Of course you have your list of sights to see during your time in Florence, and you may even be wondering, ‘How will I see it all?’ Indeed, taking in the treasures of Renaissance art, from the David in the Accademia to Botticelli’s Birth of Venus in the Uffizi, may seem like a full-time job. But between the cappuccinos and Caravaggios, make time to explore the city’s unusual museums, for Florence holds some unique surprises.
Piazza dei Giudici 1 (Mon–Sun 9:30am–6pm; Tues 9:30am–1pm)
Home to rare original telescopes that belonged to Galileo himself, this science museum celebrates the famous Renaissance man’s legacy in Florence. The updated display of more than 1,000 historical scientific instruments is accompanied by a video guide that you can rent at the entrance. Special exhibitions and frequent interactive opportunities make this a science geek’s paradise.
2. Ferragamo Museum
Piazza Santa Trinita, 5
Daily 10.30 am–7.30 pm; 6 euro
Florence is world-famous not only for its Renaissance artworks but also for its great fashion houses. Among these, one of the greatest success stories is that of Salvatore Ferragamo. Born into poverty in southern Italy, this shoe designer came to be known as ‘shoemaker to the stars,’ dressing such famous feet as those of Audrey Hepburn, Judy Garland and Greta Garbo. Thirty-five years after his death in 1960, the Ferragamo family turned the palazzo in piazza Santa Trinita into a museum honoring his life and inventive footwear designs. For anyone who is interested in fashion or just loves a good real-life fairy tale, a visit to the Ferragamo museum is a must. See more at theflr.net/ferragamomuseum.

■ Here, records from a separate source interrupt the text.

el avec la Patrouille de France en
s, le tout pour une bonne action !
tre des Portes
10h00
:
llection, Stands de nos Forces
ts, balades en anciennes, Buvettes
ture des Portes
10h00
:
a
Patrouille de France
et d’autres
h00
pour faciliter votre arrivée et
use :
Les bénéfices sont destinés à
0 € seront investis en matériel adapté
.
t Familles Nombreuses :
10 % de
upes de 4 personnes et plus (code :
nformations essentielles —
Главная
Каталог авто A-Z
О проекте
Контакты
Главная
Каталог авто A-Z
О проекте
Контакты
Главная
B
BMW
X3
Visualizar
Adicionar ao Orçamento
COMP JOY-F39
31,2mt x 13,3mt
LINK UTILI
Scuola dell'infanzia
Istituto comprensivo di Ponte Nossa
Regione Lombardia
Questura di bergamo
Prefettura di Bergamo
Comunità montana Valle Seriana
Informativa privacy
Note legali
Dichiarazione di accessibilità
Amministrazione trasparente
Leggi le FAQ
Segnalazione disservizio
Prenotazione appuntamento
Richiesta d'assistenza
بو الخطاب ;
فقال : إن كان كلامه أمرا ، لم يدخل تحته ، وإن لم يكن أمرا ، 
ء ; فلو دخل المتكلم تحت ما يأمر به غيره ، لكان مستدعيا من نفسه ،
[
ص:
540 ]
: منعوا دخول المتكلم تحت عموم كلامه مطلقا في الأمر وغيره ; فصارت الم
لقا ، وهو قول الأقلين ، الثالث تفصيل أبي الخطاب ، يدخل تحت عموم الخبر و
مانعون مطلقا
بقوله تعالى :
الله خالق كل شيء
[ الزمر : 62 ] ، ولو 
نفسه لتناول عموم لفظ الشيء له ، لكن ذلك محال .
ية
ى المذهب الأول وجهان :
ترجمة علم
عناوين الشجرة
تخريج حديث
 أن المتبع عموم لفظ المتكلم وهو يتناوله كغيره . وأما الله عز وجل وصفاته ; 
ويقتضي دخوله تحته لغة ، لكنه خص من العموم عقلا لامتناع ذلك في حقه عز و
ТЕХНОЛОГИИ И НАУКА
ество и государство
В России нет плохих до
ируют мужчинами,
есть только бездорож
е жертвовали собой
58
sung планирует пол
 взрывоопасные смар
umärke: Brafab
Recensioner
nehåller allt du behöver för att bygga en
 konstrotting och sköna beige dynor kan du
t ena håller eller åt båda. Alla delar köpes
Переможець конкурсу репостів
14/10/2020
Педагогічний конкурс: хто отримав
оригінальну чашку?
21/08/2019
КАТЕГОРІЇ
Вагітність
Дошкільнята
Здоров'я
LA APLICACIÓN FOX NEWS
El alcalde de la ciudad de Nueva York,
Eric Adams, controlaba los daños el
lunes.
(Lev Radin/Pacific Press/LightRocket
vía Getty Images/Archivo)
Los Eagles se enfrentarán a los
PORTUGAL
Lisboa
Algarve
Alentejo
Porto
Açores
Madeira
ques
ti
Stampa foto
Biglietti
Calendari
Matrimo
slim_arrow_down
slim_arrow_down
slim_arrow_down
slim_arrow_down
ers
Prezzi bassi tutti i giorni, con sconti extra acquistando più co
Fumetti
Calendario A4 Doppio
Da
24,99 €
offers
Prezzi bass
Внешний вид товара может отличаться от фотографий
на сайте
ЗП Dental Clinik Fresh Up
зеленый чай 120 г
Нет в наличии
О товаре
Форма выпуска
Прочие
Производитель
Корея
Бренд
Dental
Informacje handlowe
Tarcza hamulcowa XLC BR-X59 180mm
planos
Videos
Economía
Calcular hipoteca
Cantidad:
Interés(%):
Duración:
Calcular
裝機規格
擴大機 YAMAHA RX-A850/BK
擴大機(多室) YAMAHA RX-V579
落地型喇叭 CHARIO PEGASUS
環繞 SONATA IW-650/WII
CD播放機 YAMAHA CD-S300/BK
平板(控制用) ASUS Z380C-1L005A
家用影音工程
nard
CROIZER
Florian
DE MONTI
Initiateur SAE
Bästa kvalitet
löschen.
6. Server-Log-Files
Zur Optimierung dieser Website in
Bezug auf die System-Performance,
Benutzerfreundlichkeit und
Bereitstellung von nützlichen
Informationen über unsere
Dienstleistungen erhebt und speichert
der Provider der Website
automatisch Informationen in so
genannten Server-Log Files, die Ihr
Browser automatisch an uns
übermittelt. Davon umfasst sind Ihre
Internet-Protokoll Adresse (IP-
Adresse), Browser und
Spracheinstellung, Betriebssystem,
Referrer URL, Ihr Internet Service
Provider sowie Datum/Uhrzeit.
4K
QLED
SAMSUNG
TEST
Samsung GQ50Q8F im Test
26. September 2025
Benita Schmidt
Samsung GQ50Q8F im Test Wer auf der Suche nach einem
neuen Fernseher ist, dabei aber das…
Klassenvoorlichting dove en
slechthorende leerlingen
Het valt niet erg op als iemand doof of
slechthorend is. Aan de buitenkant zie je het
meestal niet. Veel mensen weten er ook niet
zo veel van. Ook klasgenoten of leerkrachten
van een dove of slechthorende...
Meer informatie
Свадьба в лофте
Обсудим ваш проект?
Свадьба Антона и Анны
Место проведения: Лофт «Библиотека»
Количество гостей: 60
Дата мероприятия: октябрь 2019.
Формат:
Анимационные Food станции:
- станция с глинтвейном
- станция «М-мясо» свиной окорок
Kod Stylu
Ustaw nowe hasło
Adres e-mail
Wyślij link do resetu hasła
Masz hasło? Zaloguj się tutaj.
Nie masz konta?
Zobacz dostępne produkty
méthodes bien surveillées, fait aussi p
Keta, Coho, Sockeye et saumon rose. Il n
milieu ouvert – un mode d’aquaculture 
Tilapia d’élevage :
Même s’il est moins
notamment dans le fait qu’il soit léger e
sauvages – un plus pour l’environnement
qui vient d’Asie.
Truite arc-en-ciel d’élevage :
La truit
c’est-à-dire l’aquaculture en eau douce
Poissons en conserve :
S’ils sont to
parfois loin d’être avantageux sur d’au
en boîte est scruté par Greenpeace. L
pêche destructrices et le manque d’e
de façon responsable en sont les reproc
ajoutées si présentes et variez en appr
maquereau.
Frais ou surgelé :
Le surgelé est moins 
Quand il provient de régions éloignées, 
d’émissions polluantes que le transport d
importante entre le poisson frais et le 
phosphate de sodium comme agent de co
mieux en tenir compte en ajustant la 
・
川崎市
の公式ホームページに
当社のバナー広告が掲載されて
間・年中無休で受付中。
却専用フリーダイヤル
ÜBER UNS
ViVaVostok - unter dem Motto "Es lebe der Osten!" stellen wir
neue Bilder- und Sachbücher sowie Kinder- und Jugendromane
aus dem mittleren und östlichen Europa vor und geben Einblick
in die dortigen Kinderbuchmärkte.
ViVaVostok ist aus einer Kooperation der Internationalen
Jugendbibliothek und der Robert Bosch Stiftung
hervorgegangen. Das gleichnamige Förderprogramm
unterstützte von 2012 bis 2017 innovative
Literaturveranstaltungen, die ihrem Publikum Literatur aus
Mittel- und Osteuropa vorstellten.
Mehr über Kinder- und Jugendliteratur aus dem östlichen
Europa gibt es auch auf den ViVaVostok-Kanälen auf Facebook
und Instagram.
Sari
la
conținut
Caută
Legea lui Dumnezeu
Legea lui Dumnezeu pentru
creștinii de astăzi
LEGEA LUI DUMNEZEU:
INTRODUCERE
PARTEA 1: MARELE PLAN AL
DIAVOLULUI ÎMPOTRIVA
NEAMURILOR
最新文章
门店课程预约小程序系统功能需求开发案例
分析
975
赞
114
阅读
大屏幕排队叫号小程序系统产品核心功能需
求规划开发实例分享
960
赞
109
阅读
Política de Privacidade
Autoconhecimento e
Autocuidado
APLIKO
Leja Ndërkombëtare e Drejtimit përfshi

3. Museum of Masonic Symbols
Via dell’Orto, 7
Mon–Fri, 3–7 pm; Sat and Sun, 10 am–1 pm, 3–7 pm; 5 euro
Intrigued by a bit of mystery? Head to the Museum of Masonic Symbols, located just off piazza del Carmine, where Cristiano Franceschini, the owner and a descendent of a once active freemason, will give you a tour of his house-turned-museum. A treasure trove of freemason memorabilia, the collection has everything from attire and banners to symbolic objects used during rituals, including ‘magic lanterns.’ True to his roots, Franceschini opened his collection to the public on March 1, 2012, the first day of the Masonic year. See more at theflr.net/masonicmuseum.
4. Casa Rodolfo Siviero
Lungarno Serristori, 1–3
Sat 10 am–6 pm; Sun and Mon 10 am–1pm; free entry Daily 10.30 am–7.30 pm; 6 euro
The Casa Rodolfo Siviero honors one of Italy’s greatest heroes, the man who single-handedly recovered countless artworks stolen by Nazis during World War II. Originally trained as a spy, he worked undercover in Germany posing as an art history student and eventually came to be known as the ‘007 of art.’ He spent the last 33 years of his life recovering works such as Beato Angelico’s Annunciation. Upon his death, Siviero’s house and belongings were donated to the city of Florence, which was subsequently turned into a museum where visitors can learn about the James Bond of the art world’s life and legacy.